この街の片隅で「パワーーー!!!」と叫ぶ。
夏とも秋ともつかない昼下がりのことだった。私は自宅のキッチンでチキンカレーの下拵えをしていた。鶏肉を解凍し、じゃがいもの皮を剥いていると、窓の外から「パワーーー!」と子供の声が聞こえた。子供は何度も叫んでいた。窓から見てみると、ベースボールキャップをかぶってランドセルを背負った小学3年生くらいの、いかにもわんぱくそうな少年が歩いていた。
私も「パワーーーー!!」と叫んでみようと思ったが、じゃがいもの皮を剥いているうちに少年はもう行ってしまった。なぜ私は「パワーーーー!!」と叫ばなかったのか。
私が「パワーーーー!!」と返すことでその少年とある種の絆を結んでしまうことを面倒に思ったのか、あるいは「パワーーーー!!」と叫んだ声の主がその少年ではなかった場合、私が出し抜けに「パワーーーー!!」と叫んで少年を驚かせるだけの妖怪になってしまうのではないか。はたまたこの家の前で「パワーーーー!!」と叫ぶと「パワーーーー!!」とやまびこが返ってくると言う噂が町内に広まるのを恐れたためか、それとも私は「パワーーー!」と叫んだ少年に対して「パワーーーー!!!」と返すこともままならない、つまらない大人になってしまっていたのか。
そう、私はいつの間にかつまらない大人になっていた。
つまらない大人がいるということは、おもしろい大人がいるということだ。私はつまらない大人よりはおもしろい大人でありたいと思うが、少年にとっておもしろい大人とはどんな大人を指すのだろう。
「パワーーー!」と叫ぶ少年に「パワーーーー!!」と返す大人はおもしろい大人なのだろうか。
結論から言えば「パワーーーー!!」と叫ぶ大人はおもしろい。おもしろいに決まっている。確かにおもしろいかもしれないが、大の大人が「パワーーーー!!」と叫ぶにはそれなりの勇気と元気を要する。と言うことは、勇気と元気のある大人がおもしろい(あるいはその可能性を秘めている)のであり、勇気と元気の無い大人がおもしろくない(あるいはその可能性が乏しい)のではないか。
私はいつの間に勇気と元気を失ったのだろうか。
古代インドの聖典「バガヴァット・ギーター」でクリシュナがアルジュナに放った言葉が私の脳裏をよぎる。
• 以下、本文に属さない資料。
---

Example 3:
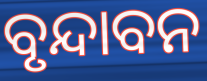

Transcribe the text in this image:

ବୃନ୍ଦାବନ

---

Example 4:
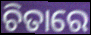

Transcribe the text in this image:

ଚିତାରେ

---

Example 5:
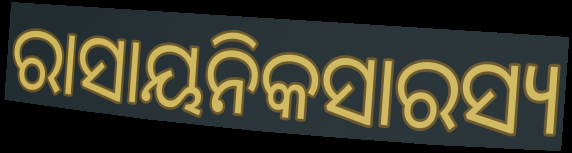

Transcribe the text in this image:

ରାସାୟନିକସାରସ୍ୟ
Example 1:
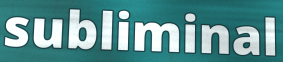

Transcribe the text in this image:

subliminal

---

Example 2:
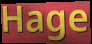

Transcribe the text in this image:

Hage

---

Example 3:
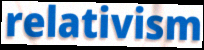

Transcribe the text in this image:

relativism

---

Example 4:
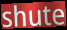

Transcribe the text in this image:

shute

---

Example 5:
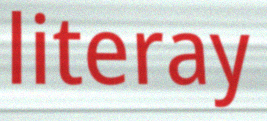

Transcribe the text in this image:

literay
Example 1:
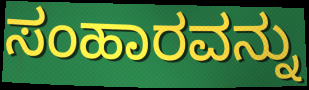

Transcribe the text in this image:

ಸಂಹಾರವನ್ನು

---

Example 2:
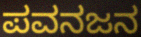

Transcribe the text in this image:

ಪವನಜನ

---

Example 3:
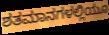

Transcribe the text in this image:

ಶತಮಾನಗಳಲ್ಲಿಯೂ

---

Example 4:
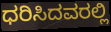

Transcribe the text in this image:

ಧರಿಸಿದವರಲ್ಲಿ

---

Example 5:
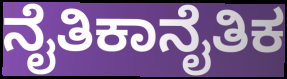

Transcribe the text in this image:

ನೈತಿಕಾನೈತಿಕ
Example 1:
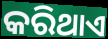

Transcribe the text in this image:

କରିଥାଏ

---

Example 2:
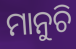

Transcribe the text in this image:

ମାନୁଚି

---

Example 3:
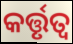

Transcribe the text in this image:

କର୍ତ୍ତୃତ୍ୱ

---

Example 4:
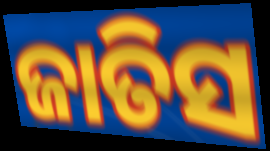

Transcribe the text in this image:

ଜାତିସ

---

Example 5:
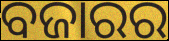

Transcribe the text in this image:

ବଜାରର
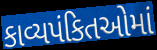
કાવ્યપંકિતઓમાં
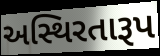
અસ્થિરતારૂપ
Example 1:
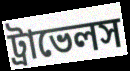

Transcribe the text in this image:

ট্রাভেলস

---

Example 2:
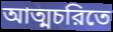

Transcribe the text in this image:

আত্মচরিতে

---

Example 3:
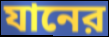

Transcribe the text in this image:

যানের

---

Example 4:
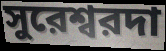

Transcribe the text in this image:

সুরেশ্বরদা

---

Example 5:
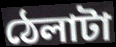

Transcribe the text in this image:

ঠেলাটা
“行動せよ。そして行動の結果を動機としてはならない”。
私は行動の結果を恐れ、叫ぶことをやめてしまった。私はただ叫べばよかったのだ。それ自体が動機なのであって、結果の中に動機は存在しない。行動が結果を生むのであり、結果が行動を生むことは無いのである。卵が鶏を産むことがないように。
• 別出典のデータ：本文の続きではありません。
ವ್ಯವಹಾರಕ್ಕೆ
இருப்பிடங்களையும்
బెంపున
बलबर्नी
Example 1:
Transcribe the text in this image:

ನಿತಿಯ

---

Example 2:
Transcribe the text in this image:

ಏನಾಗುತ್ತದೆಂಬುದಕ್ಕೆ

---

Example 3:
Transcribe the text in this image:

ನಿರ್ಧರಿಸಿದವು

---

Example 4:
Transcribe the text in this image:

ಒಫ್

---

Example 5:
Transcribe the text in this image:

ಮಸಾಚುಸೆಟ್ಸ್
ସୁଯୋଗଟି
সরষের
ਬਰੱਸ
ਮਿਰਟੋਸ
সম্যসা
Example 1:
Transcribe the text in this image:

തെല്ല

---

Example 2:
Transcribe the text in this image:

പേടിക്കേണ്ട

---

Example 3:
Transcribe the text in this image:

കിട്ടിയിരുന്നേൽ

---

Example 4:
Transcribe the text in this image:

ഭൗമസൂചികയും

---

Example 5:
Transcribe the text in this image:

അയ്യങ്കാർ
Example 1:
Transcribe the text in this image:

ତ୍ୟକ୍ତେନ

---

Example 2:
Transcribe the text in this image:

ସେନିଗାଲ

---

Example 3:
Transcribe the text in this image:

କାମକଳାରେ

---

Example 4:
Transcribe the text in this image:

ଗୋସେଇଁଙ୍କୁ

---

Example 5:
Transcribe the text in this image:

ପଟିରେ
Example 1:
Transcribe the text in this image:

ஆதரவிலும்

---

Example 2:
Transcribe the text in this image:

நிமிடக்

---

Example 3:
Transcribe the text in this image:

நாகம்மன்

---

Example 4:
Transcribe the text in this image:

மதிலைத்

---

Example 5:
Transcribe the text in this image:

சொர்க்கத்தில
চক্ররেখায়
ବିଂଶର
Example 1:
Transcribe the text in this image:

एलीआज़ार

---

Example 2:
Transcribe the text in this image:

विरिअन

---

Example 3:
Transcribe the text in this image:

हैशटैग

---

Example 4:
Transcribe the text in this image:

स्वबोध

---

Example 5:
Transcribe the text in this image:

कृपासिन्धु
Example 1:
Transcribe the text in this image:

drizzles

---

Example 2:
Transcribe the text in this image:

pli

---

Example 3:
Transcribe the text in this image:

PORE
チキンカレーを作り終えた。今、私は行動する。窓を開けて大きく息を吸い込む。吸い込んだ空気はもう秋の香りが漂い始めている。街の空は昼とも夕ともつかない薄紅色で、その虚空を一匹のカラスが飛んでいる。私は叫ぶ。この街の何処かにいるはずのあの少年へ届くほどに大きく。
この街の片隅で「パワーーーー!!」と叫ぶ。